Task
Word for word, restate the lines that run from the line containing "на новости и акции" to the last line of the records below.

(Recorded data)

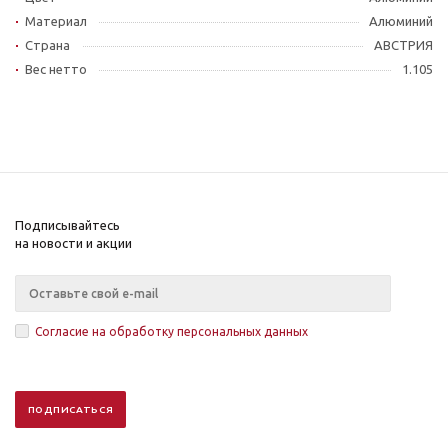
Материал
Алюминий
Страна
АВСТРИЯ
Вес нетто
1.105
Подписывайтесь
на новости и акции
Согласие на обработку персональных данных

Solution to the problem
на новости и акции
Согласие на обработку персональных данных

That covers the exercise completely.